You can specify the additional parameter ``--cluster=qsub`` to run jobs
in parallel on a SGE cluster:

::

    amplimap --cluster=qsub

    amplimap --cluster=qsub variants

    amplimap --cluster=qsub pileups

This can speed up the processing by an order of magnitude, as commands
will be run in parallel instead of sequentially. However, this process
is a bit more complex and may lead to unexpected errors. If you get an
error message, try running the standard command without the
``--cluster`` parameter instead.

You can set the number of jobs to submit by setting the ``--njobs``
parameter:

::

    amplimap --cluster=qsub --njobs=5

To use other cluster environments (such as LSF), add an entry with the submission command
to the ``clusters:`` section of the config file.

Cluster log files
^^^^^^^^^^^^^^^^^^
When amplimap submits jobs to the cluster, it can no longer print their output to the screen.
Instead, it will create separate a log file for each job containing all of its output.
If one of your jobs fails because of an error, you may need to look for a
log file with the full error message in there.

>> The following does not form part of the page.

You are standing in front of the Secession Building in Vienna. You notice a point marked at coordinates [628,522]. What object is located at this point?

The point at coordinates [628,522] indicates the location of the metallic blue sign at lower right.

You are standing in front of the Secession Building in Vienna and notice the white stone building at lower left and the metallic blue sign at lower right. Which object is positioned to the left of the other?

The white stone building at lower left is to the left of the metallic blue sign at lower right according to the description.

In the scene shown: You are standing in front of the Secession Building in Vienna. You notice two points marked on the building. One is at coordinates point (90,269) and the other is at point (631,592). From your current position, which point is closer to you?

The naming of the log files will depend on the cluster architecture used,
but they should usually be called "amplimap.RULENAME.JOBID.sh.oCLUSTERID"
where RULENAME is the name of the amplimap rule that failed, JOBID is its
ID and CLUSTERID is an additional ID that has been assigned by the cluster.
By default these log files will be placed in a folder called ``cluster_log``.

For example, if you see an error message like this:

::

    (...)
    Error in rule tool_version:
        jobid: 9
        (...)

Then you can find the error message in the log file that starts with
``cluster_log/amplimap.tool_version.9.sh.o`` followed by a number.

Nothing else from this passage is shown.